### Your goal
Copy each entry below exactly. No images.

⁂

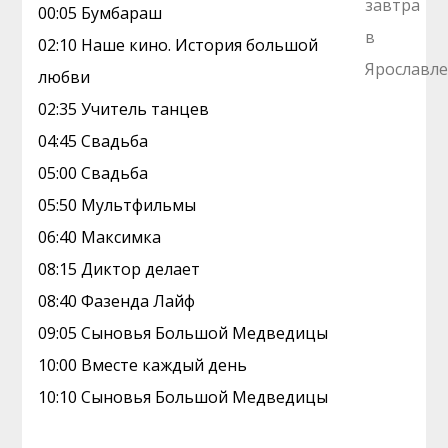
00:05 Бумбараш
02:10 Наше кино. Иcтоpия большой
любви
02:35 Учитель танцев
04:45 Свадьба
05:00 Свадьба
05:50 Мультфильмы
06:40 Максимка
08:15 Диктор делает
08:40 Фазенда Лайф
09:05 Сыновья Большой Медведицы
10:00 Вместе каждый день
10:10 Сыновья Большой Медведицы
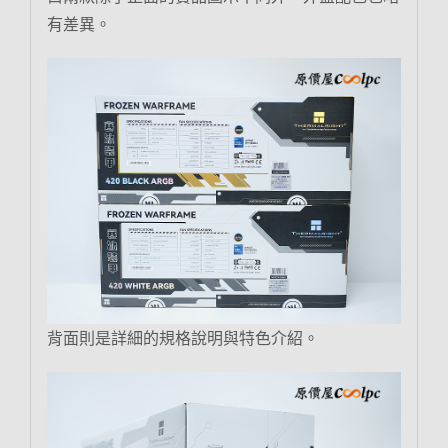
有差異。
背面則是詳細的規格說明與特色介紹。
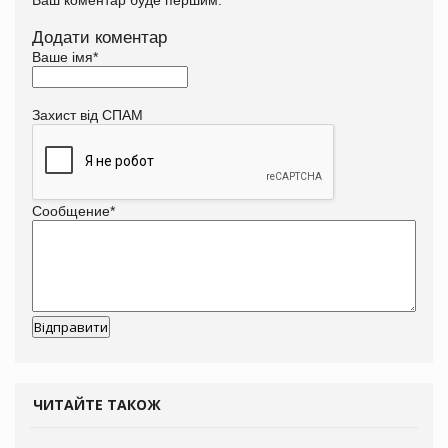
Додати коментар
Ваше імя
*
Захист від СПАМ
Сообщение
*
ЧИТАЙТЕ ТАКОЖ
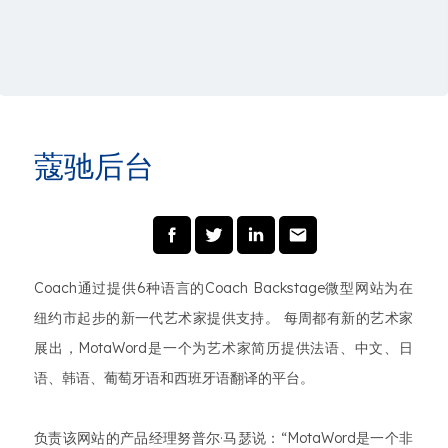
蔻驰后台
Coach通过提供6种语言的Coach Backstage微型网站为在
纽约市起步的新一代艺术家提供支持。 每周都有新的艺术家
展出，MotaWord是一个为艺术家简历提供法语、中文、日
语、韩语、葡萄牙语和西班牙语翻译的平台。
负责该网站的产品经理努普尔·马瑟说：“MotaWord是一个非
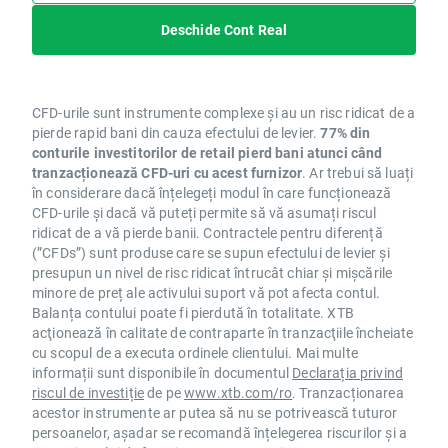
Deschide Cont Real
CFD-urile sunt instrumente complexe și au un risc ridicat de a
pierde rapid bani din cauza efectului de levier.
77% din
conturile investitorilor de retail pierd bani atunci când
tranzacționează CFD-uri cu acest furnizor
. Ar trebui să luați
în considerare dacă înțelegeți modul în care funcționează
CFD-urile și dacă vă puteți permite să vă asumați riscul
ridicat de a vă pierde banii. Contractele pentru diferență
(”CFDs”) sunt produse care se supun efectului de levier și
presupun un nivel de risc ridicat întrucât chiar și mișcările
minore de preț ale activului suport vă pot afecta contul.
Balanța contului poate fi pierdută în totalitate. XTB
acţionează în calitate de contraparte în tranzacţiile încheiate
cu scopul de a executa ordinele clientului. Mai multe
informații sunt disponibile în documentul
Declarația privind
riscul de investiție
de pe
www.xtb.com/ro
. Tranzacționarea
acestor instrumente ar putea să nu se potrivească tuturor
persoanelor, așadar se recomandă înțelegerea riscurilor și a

⁂

### The completed task
00:05 Бумбараш
02:10 Наше кино. Иcтоpия большой
любви
02:35 Учитель танцев
04:45 Свадьба
05:00 Свадьба
05:50 Мультфильмы
06:40 Максимка
08:15 Диктор делает
08:40 Фазенда Лайф
09:05 Сыновья Большой Медведицы
10:00 Вместе каждый день
10:10 Сыновья Большой Медведицы
有差異。
背面則是詳細的規格說明與特色介紹。
Додати коментар
Ваше імя
*
Захист від СПАМ
Сообщение
*
ЧИТАЙТЕ ТАКОЖ
蔻驰后台
Coach通过提供6种语言的Coach Backstage微型网站为在
纽约市起步的新一代艺术家提供支持。 每周都有新的艺术家
展出，MotaWord是一个为艺术家简历提供法语、中文、日
语、韩语、葡萄牙语和西班牙语翻译的平台。
负责该网站的产品经理努普尔·马瑟说：“MotaWord是一个非
Deschide Cont Real
CFD-urile sunt instrumente complexe și au un risc ridicat de a
pierde rapid bani din cauza efectului de levier.
77% din
conturile investitorilor de retail pierd bani atunci când
tranzacționează CFD-uri cu acest furnizor
. Ar trebui să luați
în considerare dacă înțelegeți modul în care funcționează
CFD-urile și dacă vă puteți permite să vă asumați riscul
ridicat de a vă pierde banii. Contractele pentru diferență
(”CFDs”) sunt produse care se supun efectului de levier și
presupun un nivel de risc ridicat întrucât chiar și mișcările
minore de preț ale activului suport vă pot afecta contul.
Balanța contului poate fi pierdută în totalitate. XTB
acţionează în calitate de contraparte în tranzacţiile încheiate
cu scopul de a executa ordinele clientului. Mai multe
informații sunt disponibile în documentul
Declarația privind
riscul de investiție
de pe
www.xtb.com/ro
. Tranzacționarea
acestor instrumente ar putea să nu se potrivească tuturor
persoanelor, așadar se recomandă înțelegerea riscurilor și a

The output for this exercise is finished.